-- Stored data start --

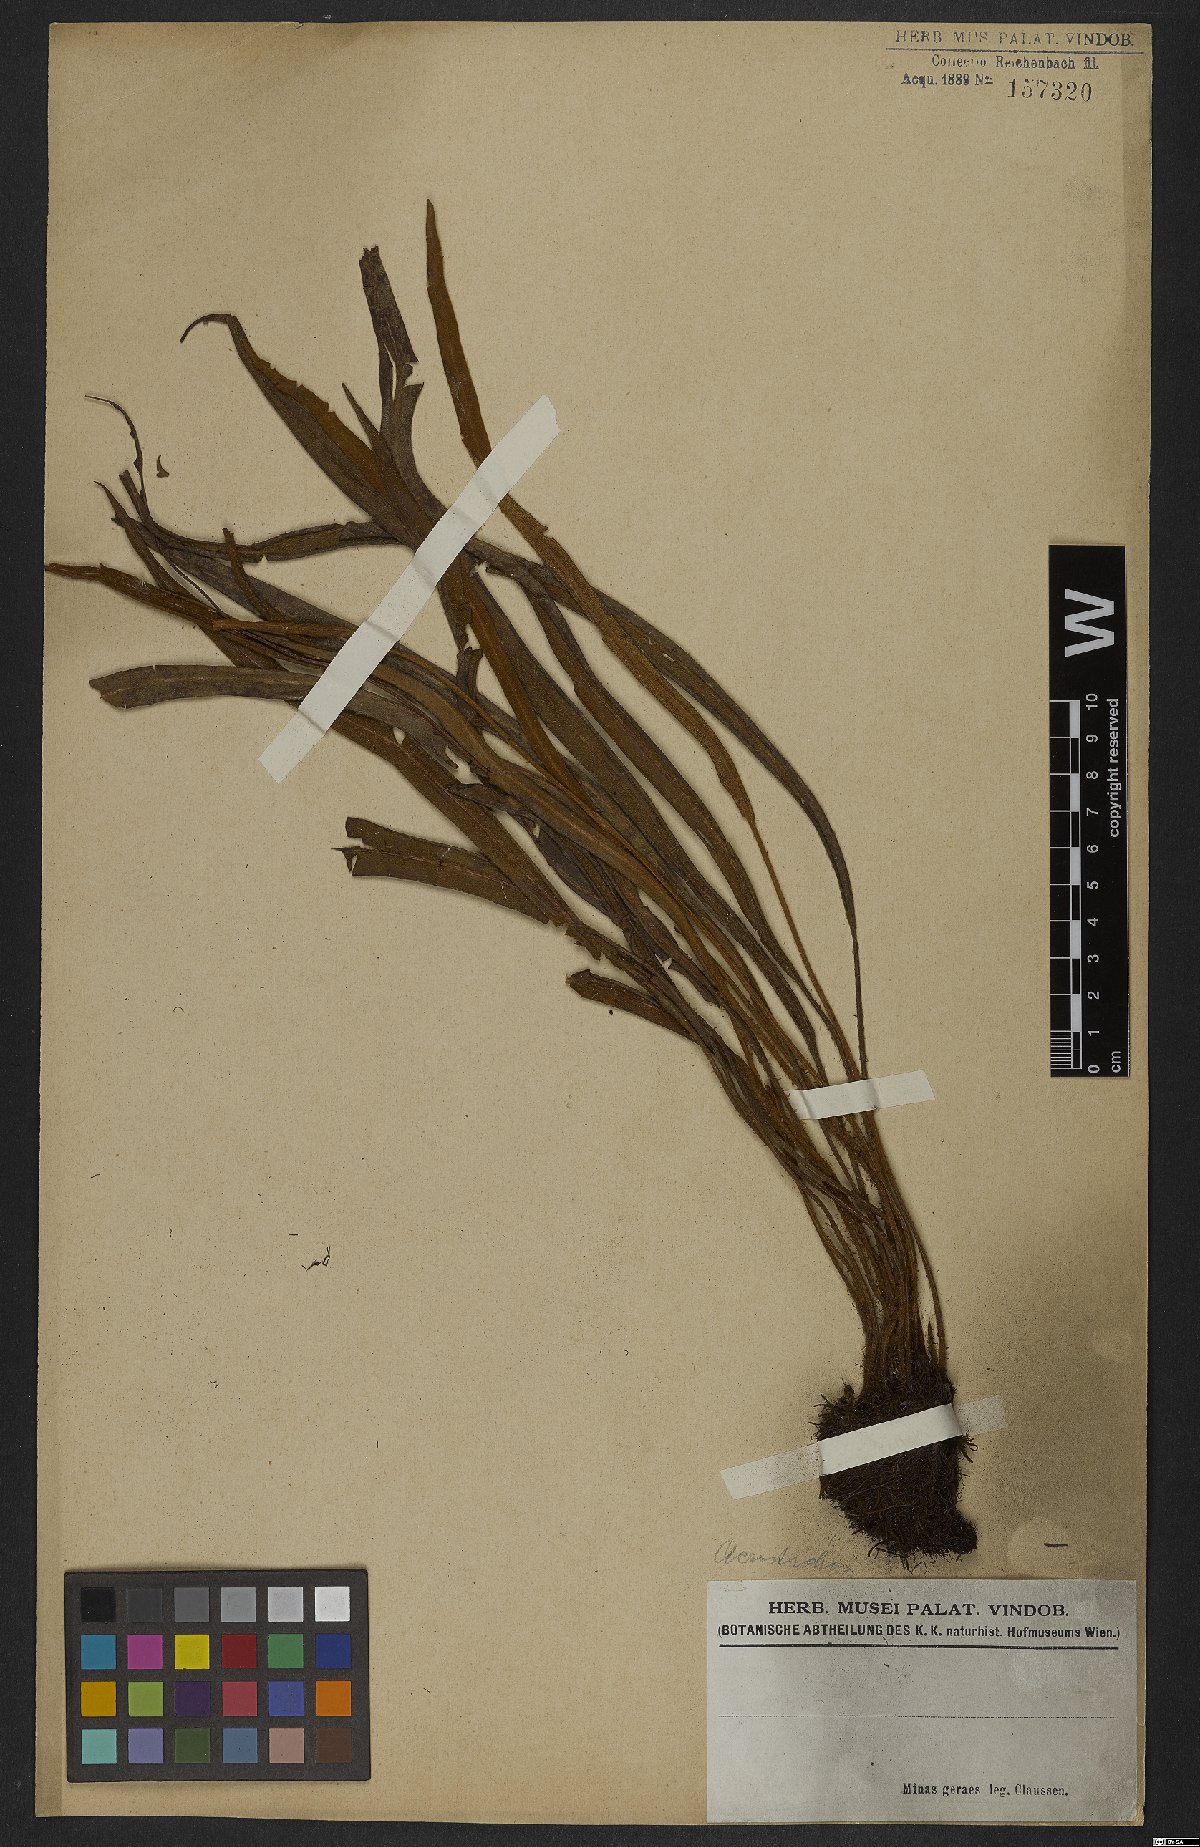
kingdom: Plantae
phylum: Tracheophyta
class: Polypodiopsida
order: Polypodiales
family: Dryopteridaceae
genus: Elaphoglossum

-- Stored data end --
-- Stored data start --

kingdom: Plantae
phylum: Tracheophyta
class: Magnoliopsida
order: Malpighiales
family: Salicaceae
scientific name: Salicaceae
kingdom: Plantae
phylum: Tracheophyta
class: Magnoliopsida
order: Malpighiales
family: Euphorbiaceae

-- Stored data end --
-- Stored data start --

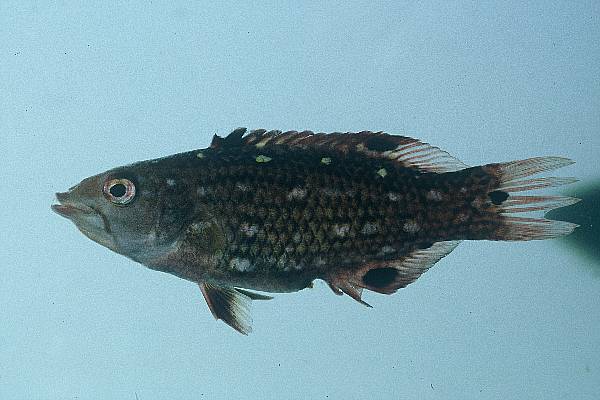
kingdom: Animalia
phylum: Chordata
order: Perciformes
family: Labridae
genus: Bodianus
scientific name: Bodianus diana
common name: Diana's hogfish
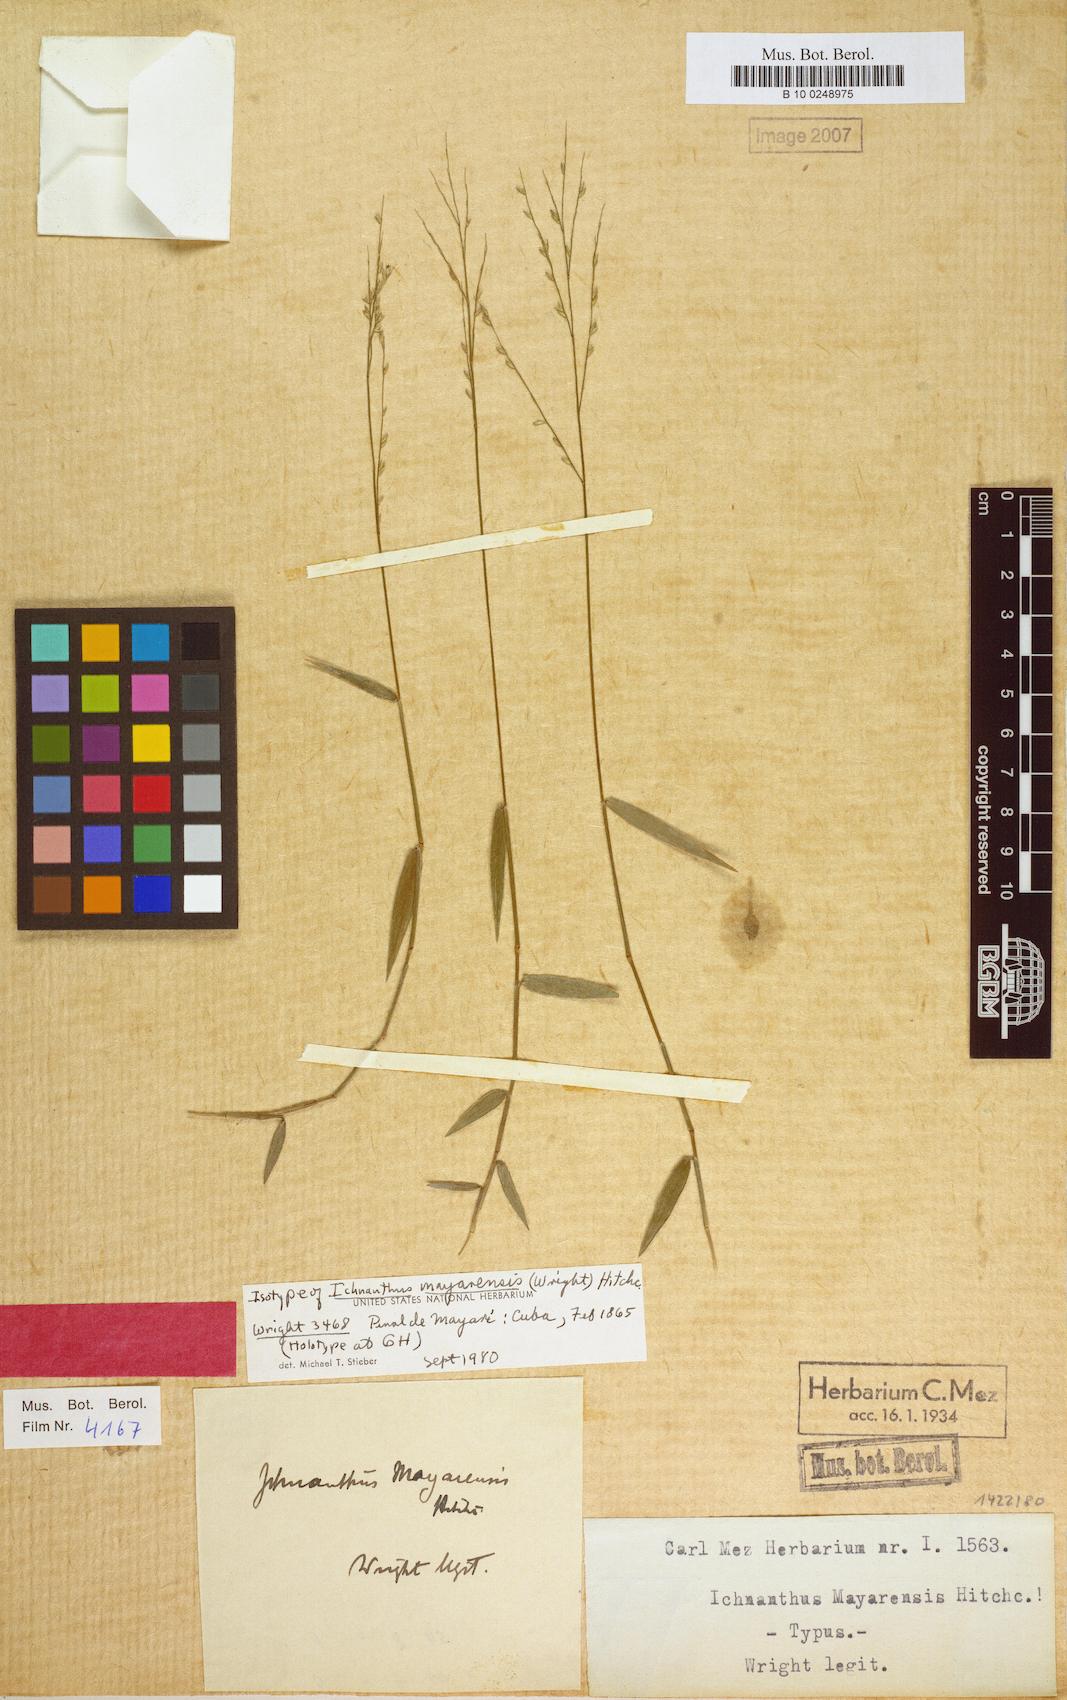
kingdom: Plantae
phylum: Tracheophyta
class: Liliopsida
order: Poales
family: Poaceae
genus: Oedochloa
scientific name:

-- Stored data end --

Stated goal:
Please pull together every line in the entries above that contains the string "family". Uppercase and lowercase count as different.

Solved exercise:
family: Dryopteridaceae
family: Salicaceae
family: Euphorbiaceae
family: Labridae
family: Poaceae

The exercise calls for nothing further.